Goldstein, director of the Duke Stroke Center in Durham, N.C., notes that his center has already treated patients on novel oral anticoagulants who missed a dose or two, lost the drug’s protective powers and then experienced a stroke. “Reliability and patient compliance issues are no less important with these newer drugs than with warfarin,” he cautions.

He reiterates that having an option to vitamin K antagonists advances care for patients at risk of stroke, though. Some physicians are embracing the newer anticoagulants while others maintain a wait-and-see strategy until registry analyses provide evidence in addition to clinical trial data. That could happen within a year, according to Maddox.

But most physicians agree that there is one group of patients poised to benefit greatly from the addition of the newer therapies: those who are compliant on vitamin K antagonists yet still have difficulty staying within an acceptable international normalized ratio, which puts them at risk of thrombosis and stroke or bleeding. “These drugs may offer a distinct advantage in those particular patients,” Goldstein says.

Registries Help: Surveillance Snapshot

Cardiologists can turn to numerous resources to track outcomes once a novel anticoagulant has been approved but each has its strengths and weaknesses. Given their observational designs, registries and other surveillance programs cannot directly compare one treatment to another or establish causality.
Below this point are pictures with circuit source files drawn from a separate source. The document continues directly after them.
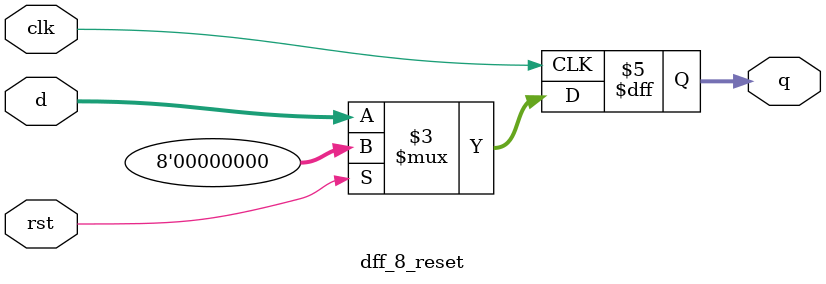
<source format=v>
module dff_8_reset (clk, d, rst, q);
    input clk, rst;
    input [7:0] d;
    output [7:0] q;
    reg [7:0] q;

    always @(posedge clk) begin
        if (rst) begin
            q <= 8'b0;
        end else begin
            q <= d;
        end
    end
endmodule
</source>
But the ongoing gathering of data over time can be used to not only elucidate practice patterns but also help change them for the better, says Paul N. Casale, MD, chair of the steering committee for the American College of Cardiology's PINNACLE-AF registry and chief of the cardiology division at Lancaster General Health in Lancaster, Pa. Studies based on registry data can shed light on best practices and temporal trends.

"It is an iterative process," Casale says. "When we re-analyze the data in the registry we can see if the results of our first analysis change behavior and identify [practices] that lead to a better outcome. That is where the registries can be very helpful."

Registries also give participants insight on their own performance, including adherence to guidelines. "Are we delivering care [according] to the guidelines, and how is that care being delivered?" asks J. Brendan Mullen, senior director of Quality First Network with the ACC.

PINNACLE, which is part of the larger National Cardiovascular Data Registry, offers participants the incentive of feedback and facilitates participation by integrating data entry with an EHR. Those carrots are missing in surveillance databases such as the FDA's Sentinel and Mini-Sentinel, which tasks physicians with filling out administrative forms.

"The entire process is onerous," says Thomas Maddox, MD, chair of the PINNACLE registry research and publications subcommittee and a cardiologist at the Veteran Affairs Eastern Colorado Health Care System in Denver. "As a result, there is significant underreporting of adverse events to the FDA of medications and other interventions."

Data in the FDA programs may lack PINNACLE's breadth but what is reported is highly detailed. "For those events that are captured, there is rich, granular data around the patient and what happened," Maddox says.

Theoretically, collaborations across resources would help to make databases even more robust and reduce redundancies, according Mullen. For instance, Sweden boasts a comprehensive database on cardiovascular diseases but it is limited in size and diversity. If national registries can be harmonized—no small feat—potential payoffs include less fragmentation and more efficiency.

"Instead of publishing the parallel paper, can we jointly answer more sophisticated questions and faster by working together," Mullen says.